EXERCISE BRIEF: How many lines below include the string "프론트엔드"? State the number alone.

***

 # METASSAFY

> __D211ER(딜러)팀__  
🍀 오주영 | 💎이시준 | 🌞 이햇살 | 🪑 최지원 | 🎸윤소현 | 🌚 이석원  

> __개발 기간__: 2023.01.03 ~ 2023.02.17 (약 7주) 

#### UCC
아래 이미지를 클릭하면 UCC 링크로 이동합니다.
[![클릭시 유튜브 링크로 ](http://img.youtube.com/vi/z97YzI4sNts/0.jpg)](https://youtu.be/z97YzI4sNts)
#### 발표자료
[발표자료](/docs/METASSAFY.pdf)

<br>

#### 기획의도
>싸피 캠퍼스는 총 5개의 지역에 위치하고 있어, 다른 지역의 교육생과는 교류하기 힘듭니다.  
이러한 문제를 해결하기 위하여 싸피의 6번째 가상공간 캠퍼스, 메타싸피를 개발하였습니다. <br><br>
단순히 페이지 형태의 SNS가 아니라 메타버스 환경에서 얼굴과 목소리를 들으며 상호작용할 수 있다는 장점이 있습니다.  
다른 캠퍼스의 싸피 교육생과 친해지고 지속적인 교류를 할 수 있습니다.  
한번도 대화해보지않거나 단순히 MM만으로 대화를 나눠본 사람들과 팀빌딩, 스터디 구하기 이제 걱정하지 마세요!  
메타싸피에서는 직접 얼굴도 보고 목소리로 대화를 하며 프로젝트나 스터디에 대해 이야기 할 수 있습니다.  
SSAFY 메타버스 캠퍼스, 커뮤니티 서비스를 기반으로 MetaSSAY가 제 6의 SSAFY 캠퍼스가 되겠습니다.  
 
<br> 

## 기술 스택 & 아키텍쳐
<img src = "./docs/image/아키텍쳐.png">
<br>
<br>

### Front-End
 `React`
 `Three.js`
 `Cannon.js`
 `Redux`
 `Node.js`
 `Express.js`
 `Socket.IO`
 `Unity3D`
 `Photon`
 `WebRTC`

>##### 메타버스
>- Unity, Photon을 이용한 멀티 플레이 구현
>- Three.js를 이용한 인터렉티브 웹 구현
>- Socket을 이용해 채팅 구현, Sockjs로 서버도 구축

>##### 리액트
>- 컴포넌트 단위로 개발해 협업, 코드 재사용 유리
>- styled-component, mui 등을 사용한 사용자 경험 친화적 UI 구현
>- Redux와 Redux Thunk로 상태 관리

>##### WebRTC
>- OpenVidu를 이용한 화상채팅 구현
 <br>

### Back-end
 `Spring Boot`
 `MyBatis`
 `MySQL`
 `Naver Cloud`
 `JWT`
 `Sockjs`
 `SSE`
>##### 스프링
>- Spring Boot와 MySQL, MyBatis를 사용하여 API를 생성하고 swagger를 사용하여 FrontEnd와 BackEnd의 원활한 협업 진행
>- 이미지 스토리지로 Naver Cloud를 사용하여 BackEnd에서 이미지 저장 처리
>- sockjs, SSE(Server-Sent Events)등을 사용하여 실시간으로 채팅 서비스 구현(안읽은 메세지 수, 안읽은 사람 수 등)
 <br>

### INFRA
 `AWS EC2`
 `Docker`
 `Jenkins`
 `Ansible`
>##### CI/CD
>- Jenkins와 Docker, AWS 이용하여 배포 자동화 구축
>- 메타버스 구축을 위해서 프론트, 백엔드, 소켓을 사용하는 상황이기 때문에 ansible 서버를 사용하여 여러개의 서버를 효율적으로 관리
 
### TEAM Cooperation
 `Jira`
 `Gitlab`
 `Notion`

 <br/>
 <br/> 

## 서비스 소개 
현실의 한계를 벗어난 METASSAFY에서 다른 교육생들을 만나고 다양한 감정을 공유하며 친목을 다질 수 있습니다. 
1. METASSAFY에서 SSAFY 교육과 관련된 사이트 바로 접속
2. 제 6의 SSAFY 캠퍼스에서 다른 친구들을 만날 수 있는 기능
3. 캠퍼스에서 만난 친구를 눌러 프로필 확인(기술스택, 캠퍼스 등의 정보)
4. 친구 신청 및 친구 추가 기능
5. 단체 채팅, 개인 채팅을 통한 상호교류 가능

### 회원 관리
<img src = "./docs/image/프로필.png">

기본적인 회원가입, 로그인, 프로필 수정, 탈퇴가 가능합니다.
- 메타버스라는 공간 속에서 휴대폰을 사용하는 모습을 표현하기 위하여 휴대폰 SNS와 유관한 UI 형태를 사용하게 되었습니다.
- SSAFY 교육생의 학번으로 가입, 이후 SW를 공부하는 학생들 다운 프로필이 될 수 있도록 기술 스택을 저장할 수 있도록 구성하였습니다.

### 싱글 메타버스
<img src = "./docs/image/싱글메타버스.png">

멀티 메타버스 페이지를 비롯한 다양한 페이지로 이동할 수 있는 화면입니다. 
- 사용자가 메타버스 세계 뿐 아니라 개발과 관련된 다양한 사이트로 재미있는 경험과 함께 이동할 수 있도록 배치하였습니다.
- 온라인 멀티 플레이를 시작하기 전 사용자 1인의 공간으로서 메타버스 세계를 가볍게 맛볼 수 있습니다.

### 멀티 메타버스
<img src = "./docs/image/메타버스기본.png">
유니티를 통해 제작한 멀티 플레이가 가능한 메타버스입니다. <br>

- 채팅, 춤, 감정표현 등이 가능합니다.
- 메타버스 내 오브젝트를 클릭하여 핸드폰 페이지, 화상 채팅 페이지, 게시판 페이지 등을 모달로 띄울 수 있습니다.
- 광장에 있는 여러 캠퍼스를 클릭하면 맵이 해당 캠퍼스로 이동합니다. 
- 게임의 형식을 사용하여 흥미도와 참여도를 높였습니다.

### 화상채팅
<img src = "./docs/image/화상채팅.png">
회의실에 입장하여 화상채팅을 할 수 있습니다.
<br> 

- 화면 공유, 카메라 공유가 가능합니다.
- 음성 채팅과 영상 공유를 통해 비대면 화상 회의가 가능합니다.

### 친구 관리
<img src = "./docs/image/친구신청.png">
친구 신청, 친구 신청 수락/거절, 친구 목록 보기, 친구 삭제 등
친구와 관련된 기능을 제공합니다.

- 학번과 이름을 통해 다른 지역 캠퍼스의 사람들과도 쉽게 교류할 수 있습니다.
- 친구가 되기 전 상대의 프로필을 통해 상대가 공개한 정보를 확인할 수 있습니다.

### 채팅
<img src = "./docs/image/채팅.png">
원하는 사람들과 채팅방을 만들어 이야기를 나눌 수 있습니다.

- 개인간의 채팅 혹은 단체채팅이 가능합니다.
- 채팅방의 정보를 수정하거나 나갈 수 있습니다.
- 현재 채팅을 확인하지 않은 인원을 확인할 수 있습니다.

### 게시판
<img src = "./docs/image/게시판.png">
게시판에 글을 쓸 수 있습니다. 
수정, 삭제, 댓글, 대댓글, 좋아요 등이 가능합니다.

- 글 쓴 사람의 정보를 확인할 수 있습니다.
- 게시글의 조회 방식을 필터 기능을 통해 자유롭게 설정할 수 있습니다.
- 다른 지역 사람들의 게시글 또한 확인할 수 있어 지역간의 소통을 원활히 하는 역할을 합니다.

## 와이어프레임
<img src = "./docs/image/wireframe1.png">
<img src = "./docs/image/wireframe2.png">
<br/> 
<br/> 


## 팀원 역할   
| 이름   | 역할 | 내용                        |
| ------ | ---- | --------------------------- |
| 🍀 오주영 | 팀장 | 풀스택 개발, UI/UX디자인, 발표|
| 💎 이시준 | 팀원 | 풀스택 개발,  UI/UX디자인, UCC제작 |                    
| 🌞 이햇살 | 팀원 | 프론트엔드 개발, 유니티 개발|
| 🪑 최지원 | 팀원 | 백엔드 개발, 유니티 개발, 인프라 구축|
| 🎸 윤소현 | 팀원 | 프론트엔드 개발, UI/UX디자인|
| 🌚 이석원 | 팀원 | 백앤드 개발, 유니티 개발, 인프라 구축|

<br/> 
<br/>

***

SOLUTION TO THIS PROBLEM: 2